With the development of Light Emitting Diode (LEDs), which produce “White Light” another step forward was taken. An LED is similar to a conventional PN junction diode with one advantage, the LED produces a light at the PN junction, and LEDs are much more efficient than either an incandescent lamp or a fluorescent lamp. LEDs can be operated with a voltage that ranges from 1.5 to 4.5 volts d-c, require current in milliamps and have a useful life of up to 50,000 hours. Additionally, LEDs do not typically have catastrophic failures like incandescent and fluorescent lamps. Their light output does however diminish over time. The main concern for the proper operation of LED's is not the voltage but the current that is supplied to the LEDs. A higher current produces more light output but reduces the useful life expectancy of the LEDs. Another concern is that the voltage drop across the PN junction can vary greatly even from the same batch of LEDs thereby causing them to produce more or less light output from lamp to lamp. If using LED's in clusters, they should be “matched” so that all the LEDs light with the same intensity.

SUPPLIED MATERIAL:
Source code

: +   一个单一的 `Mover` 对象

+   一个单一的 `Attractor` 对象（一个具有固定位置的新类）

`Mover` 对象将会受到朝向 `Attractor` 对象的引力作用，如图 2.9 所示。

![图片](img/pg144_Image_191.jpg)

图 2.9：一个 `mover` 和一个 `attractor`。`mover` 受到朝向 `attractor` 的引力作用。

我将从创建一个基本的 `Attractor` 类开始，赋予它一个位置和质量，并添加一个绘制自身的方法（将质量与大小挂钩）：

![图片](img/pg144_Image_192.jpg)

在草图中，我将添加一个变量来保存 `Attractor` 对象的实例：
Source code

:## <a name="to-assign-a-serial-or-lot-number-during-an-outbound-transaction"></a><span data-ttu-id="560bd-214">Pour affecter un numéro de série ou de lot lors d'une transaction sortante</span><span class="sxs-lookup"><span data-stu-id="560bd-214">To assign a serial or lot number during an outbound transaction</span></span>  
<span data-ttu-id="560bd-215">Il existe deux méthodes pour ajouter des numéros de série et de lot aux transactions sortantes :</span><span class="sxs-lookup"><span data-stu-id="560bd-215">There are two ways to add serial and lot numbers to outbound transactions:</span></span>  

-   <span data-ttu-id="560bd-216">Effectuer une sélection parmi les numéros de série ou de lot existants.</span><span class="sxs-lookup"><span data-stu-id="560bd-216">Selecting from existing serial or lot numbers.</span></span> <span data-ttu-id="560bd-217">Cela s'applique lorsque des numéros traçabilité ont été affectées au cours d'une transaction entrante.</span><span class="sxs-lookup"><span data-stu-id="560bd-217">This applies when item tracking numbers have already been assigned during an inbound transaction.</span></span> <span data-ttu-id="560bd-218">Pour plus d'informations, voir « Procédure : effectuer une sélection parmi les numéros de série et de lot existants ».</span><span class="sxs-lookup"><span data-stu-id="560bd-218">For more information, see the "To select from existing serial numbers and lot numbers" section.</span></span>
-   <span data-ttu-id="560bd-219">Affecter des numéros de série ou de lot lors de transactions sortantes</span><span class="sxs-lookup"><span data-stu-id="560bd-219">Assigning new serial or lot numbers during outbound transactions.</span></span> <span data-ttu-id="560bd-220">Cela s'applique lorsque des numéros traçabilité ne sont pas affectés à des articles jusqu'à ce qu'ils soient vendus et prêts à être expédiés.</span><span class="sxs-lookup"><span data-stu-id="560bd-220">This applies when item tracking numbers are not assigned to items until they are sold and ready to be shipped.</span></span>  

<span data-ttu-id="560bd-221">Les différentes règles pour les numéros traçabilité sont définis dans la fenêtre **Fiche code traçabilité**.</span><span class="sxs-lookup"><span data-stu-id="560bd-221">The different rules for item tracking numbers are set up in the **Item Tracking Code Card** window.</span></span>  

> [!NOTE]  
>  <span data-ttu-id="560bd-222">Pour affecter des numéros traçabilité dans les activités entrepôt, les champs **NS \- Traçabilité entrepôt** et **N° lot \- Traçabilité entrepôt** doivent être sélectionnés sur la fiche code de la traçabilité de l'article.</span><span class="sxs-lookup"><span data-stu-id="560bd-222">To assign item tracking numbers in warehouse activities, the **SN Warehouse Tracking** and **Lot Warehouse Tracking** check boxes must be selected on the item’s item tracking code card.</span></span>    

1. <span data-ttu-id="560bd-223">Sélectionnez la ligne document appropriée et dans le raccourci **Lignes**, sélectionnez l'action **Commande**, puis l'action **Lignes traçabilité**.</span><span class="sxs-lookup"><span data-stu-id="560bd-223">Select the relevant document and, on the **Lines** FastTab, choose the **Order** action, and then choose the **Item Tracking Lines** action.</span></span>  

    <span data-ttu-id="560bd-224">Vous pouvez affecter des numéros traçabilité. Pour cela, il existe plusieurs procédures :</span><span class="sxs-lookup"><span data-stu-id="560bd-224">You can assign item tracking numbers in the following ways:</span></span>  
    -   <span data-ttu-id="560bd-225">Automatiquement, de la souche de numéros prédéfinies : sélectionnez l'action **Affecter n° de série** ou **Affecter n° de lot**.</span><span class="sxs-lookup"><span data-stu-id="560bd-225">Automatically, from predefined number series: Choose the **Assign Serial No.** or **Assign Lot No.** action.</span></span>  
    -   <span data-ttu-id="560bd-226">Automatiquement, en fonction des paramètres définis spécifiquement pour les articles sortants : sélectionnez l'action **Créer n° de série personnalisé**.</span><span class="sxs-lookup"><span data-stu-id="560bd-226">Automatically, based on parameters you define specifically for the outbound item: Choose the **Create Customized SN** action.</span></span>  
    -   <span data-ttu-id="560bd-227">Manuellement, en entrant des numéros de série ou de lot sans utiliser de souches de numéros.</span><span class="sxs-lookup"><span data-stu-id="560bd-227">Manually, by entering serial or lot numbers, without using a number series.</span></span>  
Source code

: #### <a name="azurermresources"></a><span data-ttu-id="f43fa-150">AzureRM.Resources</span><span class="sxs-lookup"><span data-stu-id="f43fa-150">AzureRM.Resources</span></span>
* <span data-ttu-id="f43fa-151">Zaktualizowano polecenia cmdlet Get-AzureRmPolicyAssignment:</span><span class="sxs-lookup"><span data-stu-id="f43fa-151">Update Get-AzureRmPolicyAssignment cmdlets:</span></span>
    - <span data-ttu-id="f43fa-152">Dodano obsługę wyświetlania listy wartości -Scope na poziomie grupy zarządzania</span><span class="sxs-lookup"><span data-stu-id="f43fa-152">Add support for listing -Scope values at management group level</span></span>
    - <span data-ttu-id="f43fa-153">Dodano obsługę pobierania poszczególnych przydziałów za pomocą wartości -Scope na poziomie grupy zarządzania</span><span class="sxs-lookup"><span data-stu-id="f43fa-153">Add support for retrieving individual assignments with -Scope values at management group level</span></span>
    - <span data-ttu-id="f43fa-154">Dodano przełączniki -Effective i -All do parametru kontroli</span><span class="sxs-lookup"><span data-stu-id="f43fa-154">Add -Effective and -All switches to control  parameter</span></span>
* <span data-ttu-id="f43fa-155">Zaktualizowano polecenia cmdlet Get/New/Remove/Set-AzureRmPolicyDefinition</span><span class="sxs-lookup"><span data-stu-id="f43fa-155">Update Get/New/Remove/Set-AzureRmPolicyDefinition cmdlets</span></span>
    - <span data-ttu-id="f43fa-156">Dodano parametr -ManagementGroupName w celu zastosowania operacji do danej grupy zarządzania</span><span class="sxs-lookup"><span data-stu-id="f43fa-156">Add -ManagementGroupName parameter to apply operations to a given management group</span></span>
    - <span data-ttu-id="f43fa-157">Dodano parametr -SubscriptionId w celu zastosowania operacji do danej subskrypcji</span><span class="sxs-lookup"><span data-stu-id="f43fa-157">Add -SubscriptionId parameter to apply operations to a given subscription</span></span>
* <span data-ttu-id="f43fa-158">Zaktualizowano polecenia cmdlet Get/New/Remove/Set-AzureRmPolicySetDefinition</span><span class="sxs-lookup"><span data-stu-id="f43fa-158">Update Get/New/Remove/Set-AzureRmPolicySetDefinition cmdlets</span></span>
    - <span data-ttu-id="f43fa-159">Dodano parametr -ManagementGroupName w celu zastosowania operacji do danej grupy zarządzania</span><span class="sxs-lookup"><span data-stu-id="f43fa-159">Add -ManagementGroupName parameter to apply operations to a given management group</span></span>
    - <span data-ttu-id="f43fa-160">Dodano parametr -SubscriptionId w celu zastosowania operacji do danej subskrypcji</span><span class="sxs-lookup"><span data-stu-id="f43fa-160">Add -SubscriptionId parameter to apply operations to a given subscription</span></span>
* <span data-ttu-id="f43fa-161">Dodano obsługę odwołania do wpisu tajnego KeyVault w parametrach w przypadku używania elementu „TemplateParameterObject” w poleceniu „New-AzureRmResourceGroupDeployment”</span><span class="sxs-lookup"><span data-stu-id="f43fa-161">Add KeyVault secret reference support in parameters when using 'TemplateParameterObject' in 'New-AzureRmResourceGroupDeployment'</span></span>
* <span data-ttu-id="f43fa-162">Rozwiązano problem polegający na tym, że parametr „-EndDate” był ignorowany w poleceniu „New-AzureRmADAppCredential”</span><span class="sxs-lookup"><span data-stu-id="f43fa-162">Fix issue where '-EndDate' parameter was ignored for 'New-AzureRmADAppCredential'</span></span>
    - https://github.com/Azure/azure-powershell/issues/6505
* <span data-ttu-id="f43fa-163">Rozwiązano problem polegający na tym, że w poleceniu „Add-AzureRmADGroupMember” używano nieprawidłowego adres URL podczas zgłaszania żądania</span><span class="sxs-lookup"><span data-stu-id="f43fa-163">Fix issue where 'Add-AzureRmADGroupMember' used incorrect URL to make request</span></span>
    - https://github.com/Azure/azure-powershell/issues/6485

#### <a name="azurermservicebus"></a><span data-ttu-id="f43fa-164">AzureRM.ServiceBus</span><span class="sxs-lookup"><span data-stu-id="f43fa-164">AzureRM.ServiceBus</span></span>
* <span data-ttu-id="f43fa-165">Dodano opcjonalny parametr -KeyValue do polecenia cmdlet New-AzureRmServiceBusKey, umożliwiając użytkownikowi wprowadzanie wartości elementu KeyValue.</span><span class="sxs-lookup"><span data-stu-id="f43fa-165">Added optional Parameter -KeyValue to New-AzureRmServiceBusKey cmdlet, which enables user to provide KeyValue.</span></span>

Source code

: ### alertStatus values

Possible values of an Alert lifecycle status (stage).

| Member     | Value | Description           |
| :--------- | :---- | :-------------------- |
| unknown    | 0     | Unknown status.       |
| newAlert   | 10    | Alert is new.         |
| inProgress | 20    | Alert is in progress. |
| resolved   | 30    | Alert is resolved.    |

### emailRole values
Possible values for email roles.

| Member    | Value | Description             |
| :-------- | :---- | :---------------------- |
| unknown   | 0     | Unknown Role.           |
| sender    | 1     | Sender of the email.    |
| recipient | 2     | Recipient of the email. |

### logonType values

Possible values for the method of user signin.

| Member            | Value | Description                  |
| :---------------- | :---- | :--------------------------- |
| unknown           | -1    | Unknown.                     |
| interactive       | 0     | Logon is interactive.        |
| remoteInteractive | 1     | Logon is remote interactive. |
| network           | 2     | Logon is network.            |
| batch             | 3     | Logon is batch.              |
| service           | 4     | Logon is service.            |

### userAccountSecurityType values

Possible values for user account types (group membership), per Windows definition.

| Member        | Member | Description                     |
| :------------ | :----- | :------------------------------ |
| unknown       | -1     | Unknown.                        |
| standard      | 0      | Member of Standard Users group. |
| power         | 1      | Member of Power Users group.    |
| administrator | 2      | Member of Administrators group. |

ACTIVITY: Continue the passage on LED lighting, picking up after its final sentence. The records are separate material and are not part of the text about LEDs.

REPLY:
The problems associated with incandescent and fluorescent lamps are solved or at least minimized by the inventive LPS.

A search of the prior art did not disclose literature or patents that read directly on the claims of the instant invention.

DISCLOSURE OF THE INVENTION

The LED power supply (LPS) is designed to replace conventional fluorescent lamps which include Compact Fluorescent Lamps (CFLs). In its basic design, the LPS is comprised of:

A. A power input circuit (PIC) having means for producing a d-c voltage,

B. An LED load,

C. An LED power control circuit (LPCC) having:

    • 1. Means for receiving the d-c voltage applied from the PIC,
    • 2. Means for automatically monitoring and adjusting the voltage and the current of the applied d-c voltage commensurate with the LED load, and
    • 3. Circuit means for applying the adjusted voltage and current to the LED load which is designed to replace a conventional fluorescent lamp.

The PIC is designed to operate from either a d-c voltage source that can range from 8 to 250 volts d-c or an a-c voltage source that typically consists of 120 volts at 60 Hertz. The a-c voltage is rectified and filtered to produce a d-c voltage which is then applied to the LPCC for further processing. The LED load is comprised of a set of LEDs that are typically connected in a series-parallel combination.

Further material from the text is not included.